Satellites are complicated instruments operating in space (inhospitable environment); there is always a possibility of operational risk with satellites either in operation or in transit to operations (launch).
Telesat has a portfolio approach with 14 satellites operating. A single failure can be a painful onetime event but the business model is built on portfolio diversification.
Telstar 14R Example
One of two power-producting solar panels on the Telstar 14R communications satellite launched May 20, 2011 failed to fully deploy, potentially limiting the craft's planned mission to link North and South America
The satellite's north solar array did not fully extend after launch. Telstar 14R's south solar panel deployed normally is generating electricity.
Telstar 14R was built by Space Systems/Loral of Palo Alto, Calif. The satellite is also known as Estrela do Sul 2, meaning "southern star" in Portuguese, because one of its primary coverage zones is over Brazil.
Telesat says the spacecraft is "stable and is otherwise operating as expected," and the satellite manufacturer is analyzing data to determine what steps are necessary to overcome the deployment anomaly.
If controllers are unable to resolve the problem, Telesat expects the satellite will support all the existing services provided by Telstar 14, the craft it was supposed to replace.
Telstar 14, also called Estrela do Sul 1, launched in 2004 but was stricken when its north solar array also failed to fully deploy in space. Telstar 14 has been operating only a fraction of its communications payload since then, and Telesat ordered Telstar 14R to replace and expand service from its orbital location in geostationary orbit at 63 degrees west longitude.
Telesat expected Telstar 14R would more than double the communications capacity of Telstar 14. With five beams and 46 Ku-band transponders, Telstar 14R's coverage was to be focused on Brazil, with additional coverage of the Atlantic Ocean, the Andean region and Central America, the southern cone of South America and the continental United States.

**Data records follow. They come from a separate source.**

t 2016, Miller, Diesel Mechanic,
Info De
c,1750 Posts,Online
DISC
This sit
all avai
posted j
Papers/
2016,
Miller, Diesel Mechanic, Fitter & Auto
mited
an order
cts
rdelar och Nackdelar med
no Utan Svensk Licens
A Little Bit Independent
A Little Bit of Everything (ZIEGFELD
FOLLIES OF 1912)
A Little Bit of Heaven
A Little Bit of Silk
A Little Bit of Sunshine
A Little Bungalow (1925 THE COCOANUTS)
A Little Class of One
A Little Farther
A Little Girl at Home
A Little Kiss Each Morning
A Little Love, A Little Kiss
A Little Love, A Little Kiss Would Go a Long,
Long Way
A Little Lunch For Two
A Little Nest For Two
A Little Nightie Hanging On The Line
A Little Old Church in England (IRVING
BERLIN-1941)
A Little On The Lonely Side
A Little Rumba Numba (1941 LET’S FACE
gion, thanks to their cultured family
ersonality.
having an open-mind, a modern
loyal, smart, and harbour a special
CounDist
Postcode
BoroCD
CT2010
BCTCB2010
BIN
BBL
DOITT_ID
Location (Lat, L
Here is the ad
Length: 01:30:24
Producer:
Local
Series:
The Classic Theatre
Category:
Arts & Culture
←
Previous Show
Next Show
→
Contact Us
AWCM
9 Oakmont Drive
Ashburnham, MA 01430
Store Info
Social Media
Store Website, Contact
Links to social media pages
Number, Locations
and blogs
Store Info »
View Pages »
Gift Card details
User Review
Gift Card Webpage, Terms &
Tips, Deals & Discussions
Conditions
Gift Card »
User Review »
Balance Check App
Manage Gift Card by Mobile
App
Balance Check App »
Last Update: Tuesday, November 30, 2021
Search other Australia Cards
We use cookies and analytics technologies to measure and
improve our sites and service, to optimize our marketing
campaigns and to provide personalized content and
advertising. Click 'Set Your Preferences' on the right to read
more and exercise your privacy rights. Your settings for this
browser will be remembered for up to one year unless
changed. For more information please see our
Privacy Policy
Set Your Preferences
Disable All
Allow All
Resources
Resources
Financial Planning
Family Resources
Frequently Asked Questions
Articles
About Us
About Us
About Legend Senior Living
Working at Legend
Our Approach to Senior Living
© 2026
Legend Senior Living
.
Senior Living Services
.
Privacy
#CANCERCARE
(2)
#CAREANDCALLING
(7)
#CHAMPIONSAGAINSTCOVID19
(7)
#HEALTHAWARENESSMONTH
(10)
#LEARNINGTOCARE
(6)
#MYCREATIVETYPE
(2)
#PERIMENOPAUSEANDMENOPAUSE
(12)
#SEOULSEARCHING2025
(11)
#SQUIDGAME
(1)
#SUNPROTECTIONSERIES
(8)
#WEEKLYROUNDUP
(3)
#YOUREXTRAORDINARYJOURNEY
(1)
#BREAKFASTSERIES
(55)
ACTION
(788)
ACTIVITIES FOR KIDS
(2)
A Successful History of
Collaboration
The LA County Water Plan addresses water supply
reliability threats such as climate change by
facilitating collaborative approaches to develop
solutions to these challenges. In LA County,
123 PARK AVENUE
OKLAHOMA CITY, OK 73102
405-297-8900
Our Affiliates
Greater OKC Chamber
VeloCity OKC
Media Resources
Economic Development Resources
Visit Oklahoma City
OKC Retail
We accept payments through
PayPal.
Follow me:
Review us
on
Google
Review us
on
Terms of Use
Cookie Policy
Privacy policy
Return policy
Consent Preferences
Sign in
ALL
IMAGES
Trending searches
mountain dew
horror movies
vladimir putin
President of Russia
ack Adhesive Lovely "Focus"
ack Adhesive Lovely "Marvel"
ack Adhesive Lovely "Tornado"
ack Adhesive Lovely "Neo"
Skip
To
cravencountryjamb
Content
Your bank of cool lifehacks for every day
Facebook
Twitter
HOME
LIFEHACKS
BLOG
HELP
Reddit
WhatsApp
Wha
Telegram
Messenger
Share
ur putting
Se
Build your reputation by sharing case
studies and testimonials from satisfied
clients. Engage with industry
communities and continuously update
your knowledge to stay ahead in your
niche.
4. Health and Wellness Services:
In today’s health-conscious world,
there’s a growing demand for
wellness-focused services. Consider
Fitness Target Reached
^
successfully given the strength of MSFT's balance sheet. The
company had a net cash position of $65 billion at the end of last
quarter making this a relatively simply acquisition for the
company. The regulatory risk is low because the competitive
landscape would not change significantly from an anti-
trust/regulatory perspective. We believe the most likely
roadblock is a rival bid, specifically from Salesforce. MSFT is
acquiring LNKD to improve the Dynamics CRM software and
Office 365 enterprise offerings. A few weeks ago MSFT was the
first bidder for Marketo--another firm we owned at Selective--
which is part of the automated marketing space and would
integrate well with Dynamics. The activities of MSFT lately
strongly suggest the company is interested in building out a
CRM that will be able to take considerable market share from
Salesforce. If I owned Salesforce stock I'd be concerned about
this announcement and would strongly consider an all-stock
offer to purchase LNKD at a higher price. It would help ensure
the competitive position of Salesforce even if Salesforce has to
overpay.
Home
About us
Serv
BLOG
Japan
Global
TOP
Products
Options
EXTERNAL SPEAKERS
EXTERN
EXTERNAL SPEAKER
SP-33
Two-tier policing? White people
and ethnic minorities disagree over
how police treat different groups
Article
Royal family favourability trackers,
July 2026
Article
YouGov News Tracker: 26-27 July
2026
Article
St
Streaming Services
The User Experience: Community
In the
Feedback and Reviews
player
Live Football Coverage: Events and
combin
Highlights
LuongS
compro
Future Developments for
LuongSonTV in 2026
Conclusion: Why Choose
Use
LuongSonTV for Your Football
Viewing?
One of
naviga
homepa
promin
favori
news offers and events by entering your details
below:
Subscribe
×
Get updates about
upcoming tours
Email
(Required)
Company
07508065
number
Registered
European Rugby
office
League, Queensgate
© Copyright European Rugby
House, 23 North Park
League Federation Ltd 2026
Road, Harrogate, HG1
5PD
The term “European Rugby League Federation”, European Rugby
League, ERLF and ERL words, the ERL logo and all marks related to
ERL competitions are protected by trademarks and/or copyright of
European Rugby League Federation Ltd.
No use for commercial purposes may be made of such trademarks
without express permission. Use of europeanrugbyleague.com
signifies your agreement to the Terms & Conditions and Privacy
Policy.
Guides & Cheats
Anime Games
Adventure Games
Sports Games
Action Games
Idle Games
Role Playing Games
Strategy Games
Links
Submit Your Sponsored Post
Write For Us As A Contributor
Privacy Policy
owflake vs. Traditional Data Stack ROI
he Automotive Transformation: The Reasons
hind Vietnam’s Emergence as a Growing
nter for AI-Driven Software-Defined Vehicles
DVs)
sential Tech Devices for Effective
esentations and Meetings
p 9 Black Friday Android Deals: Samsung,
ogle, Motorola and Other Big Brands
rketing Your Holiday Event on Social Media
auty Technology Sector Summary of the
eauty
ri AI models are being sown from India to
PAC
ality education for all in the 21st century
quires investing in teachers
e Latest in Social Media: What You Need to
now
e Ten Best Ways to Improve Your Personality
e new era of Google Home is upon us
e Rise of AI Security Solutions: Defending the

Telstar 14R launched aboard a Proton rocket from the Baikonur Cosmodrome in Kazakhstan. The launcher propelled the satellite into an accurate orbit, releasing the craft more than nine hours after liftoff to conclude a successful mission.
A subset of Telstar 14R's transponders have the ability to switch between coverage zones, giving Telesat flexibility to respond to changing market demands.